ASSIGNED TASK: Write the next part of the article about POFMA and its subsidiary legislation, starting after its last sentence.

EXERCISE PASSAGE:
Does the newly introduced subsidiary legislation address concerns surrounding POFMA?

The Protection from Online Falsehoods and Manipulation Act 2019 (POFMA) is officially in effect as of 2 October 2019, according to the Government Gazette. The Act, which was introduced in April, passed in Parliament in May and subsequently published in the Gazette in June, has been hotly debated by various local and international organisations and individuals.
Also published on the online Gazette on 1 October were several subsidiary legislations that are meant to supplement the Act, providing extra regulations and directions on the specifics of the act such as companies which are exempt and details on the process of appeals.
Now, when the Act was first proposed as a Bill, POFMA drew immediate backlash for its vague and broad definitions as well as the scope of powers it affords to government ministers. The consensus of worry was that the law would have a chilling effect on free speech and freedom of the press in Singapore and that it would lead to more Singaporeans and Singapore media practising self-censorship to avoid being prosecuted.
Many organisations and individuals proposed amendments and adjustments to the Bill to better define the provisions and protect the freedom of speech, but in the end, the Bill was passed into law without any amendments.
However, Law and Home Affairs Minister did say in response to a letter from Nominated Members of Parliament about proposed amendments that subsidiary legislation would be introduced to supplement the Act, assuring the public that this subsidiary legislation would address concerns that were raised.

DATA TO EXAMINE:
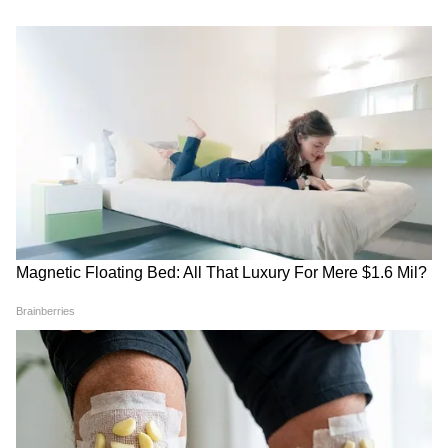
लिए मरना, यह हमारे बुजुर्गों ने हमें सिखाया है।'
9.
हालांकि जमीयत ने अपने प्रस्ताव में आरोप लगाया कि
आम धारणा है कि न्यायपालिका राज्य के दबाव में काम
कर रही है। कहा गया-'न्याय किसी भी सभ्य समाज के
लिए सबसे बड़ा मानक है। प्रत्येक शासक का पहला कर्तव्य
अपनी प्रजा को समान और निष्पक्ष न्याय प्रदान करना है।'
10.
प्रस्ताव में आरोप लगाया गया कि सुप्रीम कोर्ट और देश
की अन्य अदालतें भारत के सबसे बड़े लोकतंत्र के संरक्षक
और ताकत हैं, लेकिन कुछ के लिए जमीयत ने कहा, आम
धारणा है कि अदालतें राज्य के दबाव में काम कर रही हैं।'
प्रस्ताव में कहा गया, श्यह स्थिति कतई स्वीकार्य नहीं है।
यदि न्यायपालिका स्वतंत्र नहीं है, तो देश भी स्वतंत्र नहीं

==

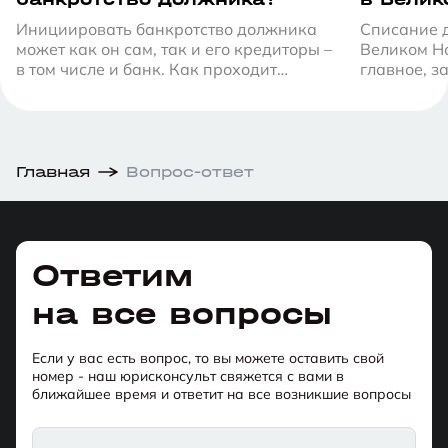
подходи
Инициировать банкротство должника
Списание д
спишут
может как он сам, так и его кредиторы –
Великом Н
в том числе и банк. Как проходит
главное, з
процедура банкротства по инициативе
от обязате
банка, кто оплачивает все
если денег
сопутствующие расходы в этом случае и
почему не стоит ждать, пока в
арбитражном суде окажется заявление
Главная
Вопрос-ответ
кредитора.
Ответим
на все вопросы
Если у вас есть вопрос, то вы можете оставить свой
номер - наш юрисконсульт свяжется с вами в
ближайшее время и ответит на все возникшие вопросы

EXERCISE OUTPUT:
Now, let’s take a look at those concerns and see if this subsidiary legislation lives up to expectations.

Definitions are too broad

A common thread in all the arguments presented about POFMA was that certain terms – like ‘public interest’, ‘false statement’, ‘statement of fact’ – in the Act were too broadly defined.
For example, managing director of the Asia Internet Coalition (AIC) Mr Jeff Paine said that the definitions are “vague” and leaves room for a “highly subjective application of the law” and could give rise to the possibility of misuse by the ministers the law empowers.
He also pointed out the “lack of specific protections for the expression of opinion and criticism,” noting that while the government has verbally assured the public that criticism, opinion, satire and parody will not be covered within the scope of POFMA, “it is a striking omission that these kinds of popular speech are not explicitly addressed or protected in the Bill.”
Additionally, the ASEAN Parliamentarians for Human Rights (APHR) in Jakarta said that those terms which are vaguely and broadly defined leaves room for excessively broad interpretations by authorities. Again, noting the possibility of misuse by ministers.
During the parliamentary debate on POFMA, Worker’s Party MP Low Thia Khiang said, “I believe that the Minister can also use the broad and vague definition on falsehood to selectively interpret the relevant text as information or opinions as needed”.
He also noted that Article 2 of the Act states that the government has the power to deal with misleading information but fails to stipulate a boundary between misleading and false.
In response to criticism that the Act inadequately defines what is ‘fake news’, Mr Shanmugan said in an interview that “99% of people don’t have to worry about what they do 99% of the time”.
He added, “The people who need to be concerned are the people who profit from and peddle in falsehoods. They put out [sic] knowing that it’s false and they know that they are going to profit from it. They are doing it deliberately, they are setting it out, there’s some element of malice, they need to worry.”
He has also emphasised that POFMA does not cover satire or parody.
In his scathing speech, Mr Low also suggested that the definition of ‘false information’ is ambiguous as it doesn’t stipulate a boundary between misleading and false. He continued by asserting that this indicates the government’s lack of interest in having any in-depth discussion on the issue, waiting only for the people to hand them the power to make decisions.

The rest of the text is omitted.